Written task >>
Filter the records down to the lines that contain the word "bertujuan", and copy each of those lines in full.
# # #
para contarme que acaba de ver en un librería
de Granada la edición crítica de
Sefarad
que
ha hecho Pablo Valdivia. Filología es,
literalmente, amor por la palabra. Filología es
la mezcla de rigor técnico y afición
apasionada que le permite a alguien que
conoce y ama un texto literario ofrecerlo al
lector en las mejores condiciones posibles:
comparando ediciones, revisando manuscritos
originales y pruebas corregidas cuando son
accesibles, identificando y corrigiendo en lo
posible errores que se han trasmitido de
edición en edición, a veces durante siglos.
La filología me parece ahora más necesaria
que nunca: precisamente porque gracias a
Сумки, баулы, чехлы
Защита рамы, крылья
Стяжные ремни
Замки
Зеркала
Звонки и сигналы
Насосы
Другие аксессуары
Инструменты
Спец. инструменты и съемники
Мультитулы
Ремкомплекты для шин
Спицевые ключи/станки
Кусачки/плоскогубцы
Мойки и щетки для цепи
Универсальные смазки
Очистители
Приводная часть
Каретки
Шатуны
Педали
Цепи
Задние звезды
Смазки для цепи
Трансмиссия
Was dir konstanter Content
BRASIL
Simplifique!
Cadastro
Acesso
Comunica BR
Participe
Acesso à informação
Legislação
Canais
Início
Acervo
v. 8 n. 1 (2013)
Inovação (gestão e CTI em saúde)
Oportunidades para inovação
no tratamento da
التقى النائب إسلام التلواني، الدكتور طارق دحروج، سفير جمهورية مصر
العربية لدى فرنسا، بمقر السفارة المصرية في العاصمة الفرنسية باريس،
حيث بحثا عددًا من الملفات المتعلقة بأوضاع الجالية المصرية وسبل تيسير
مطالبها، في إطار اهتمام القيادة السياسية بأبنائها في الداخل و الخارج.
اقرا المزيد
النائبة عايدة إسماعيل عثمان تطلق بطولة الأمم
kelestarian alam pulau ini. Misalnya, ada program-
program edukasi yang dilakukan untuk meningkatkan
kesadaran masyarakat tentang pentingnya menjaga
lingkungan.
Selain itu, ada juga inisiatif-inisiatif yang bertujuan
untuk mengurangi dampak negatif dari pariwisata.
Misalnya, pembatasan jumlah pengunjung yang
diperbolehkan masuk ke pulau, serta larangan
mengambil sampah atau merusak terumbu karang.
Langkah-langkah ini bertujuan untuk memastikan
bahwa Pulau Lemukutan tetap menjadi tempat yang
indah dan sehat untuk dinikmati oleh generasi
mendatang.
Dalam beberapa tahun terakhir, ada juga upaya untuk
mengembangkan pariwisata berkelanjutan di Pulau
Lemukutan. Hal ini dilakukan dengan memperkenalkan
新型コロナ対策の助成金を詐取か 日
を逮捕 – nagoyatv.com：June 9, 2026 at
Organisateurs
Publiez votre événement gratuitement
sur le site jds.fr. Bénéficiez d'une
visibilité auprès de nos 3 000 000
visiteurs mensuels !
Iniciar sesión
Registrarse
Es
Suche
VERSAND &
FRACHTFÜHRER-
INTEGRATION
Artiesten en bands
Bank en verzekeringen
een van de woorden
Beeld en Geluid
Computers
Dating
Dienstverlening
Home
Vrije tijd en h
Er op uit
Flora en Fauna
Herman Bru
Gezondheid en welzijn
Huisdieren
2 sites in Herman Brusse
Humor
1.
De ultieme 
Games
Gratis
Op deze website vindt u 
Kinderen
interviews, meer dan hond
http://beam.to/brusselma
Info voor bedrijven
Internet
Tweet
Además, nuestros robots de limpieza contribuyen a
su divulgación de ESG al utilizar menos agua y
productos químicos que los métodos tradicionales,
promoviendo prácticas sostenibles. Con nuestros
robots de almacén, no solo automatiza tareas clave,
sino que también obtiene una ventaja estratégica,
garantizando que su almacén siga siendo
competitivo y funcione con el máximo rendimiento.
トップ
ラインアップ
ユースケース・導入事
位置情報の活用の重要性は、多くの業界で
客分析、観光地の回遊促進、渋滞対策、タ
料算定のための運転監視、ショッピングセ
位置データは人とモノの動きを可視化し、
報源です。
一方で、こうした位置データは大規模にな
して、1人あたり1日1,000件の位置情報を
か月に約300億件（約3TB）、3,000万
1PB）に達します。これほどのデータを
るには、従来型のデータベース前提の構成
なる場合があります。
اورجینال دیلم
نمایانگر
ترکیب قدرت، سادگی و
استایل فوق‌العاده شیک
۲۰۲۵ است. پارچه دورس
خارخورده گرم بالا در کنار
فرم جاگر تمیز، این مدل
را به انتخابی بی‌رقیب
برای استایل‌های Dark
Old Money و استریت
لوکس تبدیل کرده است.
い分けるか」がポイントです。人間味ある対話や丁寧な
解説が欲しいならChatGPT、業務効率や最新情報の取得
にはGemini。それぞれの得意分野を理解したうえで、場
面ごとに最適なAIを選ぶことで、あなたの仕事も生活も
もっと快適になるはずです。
# # #
Finished exercise >>
Selain itu, ada juga inisiatif-inisiatif yang bertujuan
Langkah-langkah ini bertujuan untuk memastikan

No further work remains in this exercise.